Вадик с нежностью провёл пальцами по струнам и заиграл ритм. Я резко открыл глаза: в сизом мутном дыму отчётливо полыхнуло кроваво-красным. Фил с яростью обрушил удары на барабан. И дальше пропало всё, кроме шума.
Мы неслись от песни к песни в грохочущем, невыносимом звуке. Гитара Вадика не замолкала ни на секунду: даже в короткой паузе между песнями, чтобы чуть перевести дух, Вадик удерживал убывающий звук дрожащим пальцем, лелеял его, как раненую птицу, и потом разрывал, рассыпал на тысячу сумбурных звонких звуков, не связанных между собой. Наши не смешные, а злые, бодрые песни кончились быстро, и мы заиграли чужие, злые, бодрые.
— Шина из э панк-рока, шина из э панк-рока! — вопил я не помня себя, срываясь то на стон, то на хрип, не понимая и не желая понимать, жалок я или страшен в эту минуту. Публику придавило звуком: все сидели недвижно, все 10 или 12 человек, которые по несчастливому случаю оказались заперты в одном зале с нами. Я знал, что они не могли говорить друг с другом: слова, выкрикнутые соседу даже в самое ухо, разнесло бы во все стороны сокрушающим риффовым ветром. Они не могли также пить и есть, потому что стаканы взорвались бы, лопнули, поднесённые к губам, а проглоченная еда завибрировала бы в желудке.

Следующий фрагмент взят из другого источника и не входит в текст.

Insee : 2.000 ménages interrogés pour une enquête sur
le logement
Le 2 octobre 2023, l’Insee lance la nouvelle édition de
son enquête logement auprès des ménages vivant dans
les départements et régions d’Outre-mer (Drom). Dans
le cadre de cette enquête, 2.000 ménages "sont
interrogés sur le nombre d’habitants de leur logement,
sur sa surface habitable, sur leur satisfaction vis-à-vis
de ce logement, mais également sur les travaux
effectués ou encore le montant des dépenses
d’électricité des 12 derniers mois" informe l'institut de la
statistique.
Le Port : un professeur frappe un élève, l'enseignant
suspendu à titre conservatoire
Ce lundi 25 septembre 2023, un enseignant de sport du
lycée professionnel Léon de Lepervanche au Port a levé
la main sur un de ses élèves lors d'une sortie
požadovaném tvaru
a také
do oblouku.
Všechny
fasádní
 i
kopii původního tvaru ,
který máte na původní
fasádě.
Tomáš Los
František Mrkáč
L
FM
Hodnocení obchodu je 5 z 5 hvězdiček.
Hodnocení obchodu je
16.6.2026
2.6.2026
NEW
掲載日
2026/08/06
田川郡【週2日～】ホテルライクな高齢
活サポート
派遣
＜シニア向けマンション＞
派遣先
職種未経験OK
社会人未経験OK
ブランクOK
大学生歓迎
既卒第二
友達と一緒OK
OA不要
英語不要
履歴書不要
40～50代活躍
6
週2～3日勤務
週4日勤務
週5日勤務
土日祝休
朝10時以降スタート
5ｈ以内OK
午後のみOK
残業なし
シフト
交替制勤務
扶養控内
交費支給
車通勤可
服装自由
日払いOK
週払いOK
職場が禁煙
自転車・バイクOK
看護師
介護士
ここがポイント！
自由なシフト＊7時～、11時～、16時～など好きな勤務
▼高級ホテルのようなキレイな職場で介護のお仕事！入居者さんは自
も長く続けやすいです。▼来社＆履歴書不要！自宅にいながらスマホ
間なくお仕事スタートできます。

Закончив петь, я просто стоял, боясь открыть глаза, отбросив гитару, беспомощно ухватившись за стойку. Гудело и стучало в висках, и непонятно было, музыка это или кровяное давление. Кто-то требовательно дёрнул меня за штанину, и я, немного отойдя от оцепенения, приоткрыл глаза. Подо мной стоял Анатольич, счастливый, бешеный, в руке он держал непрозрачную пластиковую бутылку, которую протягивал мне, как эстафетную палочку. Бензин, догадался я.
Я твёрдо знал, что нужно было делать дальше. Я поставил гитару на подставку и окропил непристойно восставший на сцене гриф. В кармане была зажигалка, и я, достав её, несколько раз чиркнул колёсиком, извлёк огонёк. Кто-то из зала радостно закричал, но гитара не вспыхнула. Я взболтал жидкость и вылил всё, что было в бутылке, залив пол, подставку, гитару. Ещё раз щёлкнул зажигалкой, раз или два: пламя вспыхнуло незвучно, но страшно, огромное, как будто зажгли соломенного великана и бросили в толпу. Я не сразу заметил, как у меня вспыхнул рукав, просто стоял, глядя на страшный огонь в отупении, полыхая себе потихоньку. Горя, гитара омерзительно, гадко воняла. Такова была её прощальная вонючая месть. На сцену с огнетушителем вскочил резкий от злобы Горбачёв. Не раздумывая, он опустошил его содержимое на пол. Шипящая пена вырывалась наружу. Сцену моментально заволокло непрозрачным дымом. Внезапно я пришёл в себя и услышал крики и крепкий мат, увидел осатаневшие глаза Горбачёва перед собой, трясущего меня за лацканы пиджака, брызжущего слюной, обильной и едкой. Музыки больше не было.
А потом с прилавков убрали весь алкоголь, оставив нерасторопным покупателем только квас и минеральную воду. Я смеялся над ними и пил вино из замёрзшего горлышка, не сбавляя лёгкого и стремительного шага. Нинино пальто было совсем лёгкое, она замерзала, энергично дыша на руки, я снял с себя куртку и пытался надеть на неё, она отбивалась. Я был мокр от пота, горяч, в рубашке и пиджаке мне было слишком жарко, и я хотел раздеться совсем и идти босыми ногами по снегу, и ногами растапливать снег.
— От тебя пахнет костром, — сказала Нина, когда мы уже зашли в метро испускались по медленному, вечно ползущему эскалатору. Я подпрыгивал, торопя его.
— А от тебя — грушей, — откликнулся я, на мгновение зависнув рядом с ней, слишком близко. От неё и правда грушей пахло.
— Это от волос, шампунь, — сказала она строго. Помолчав, добавила. — А тебе гитару не жалко?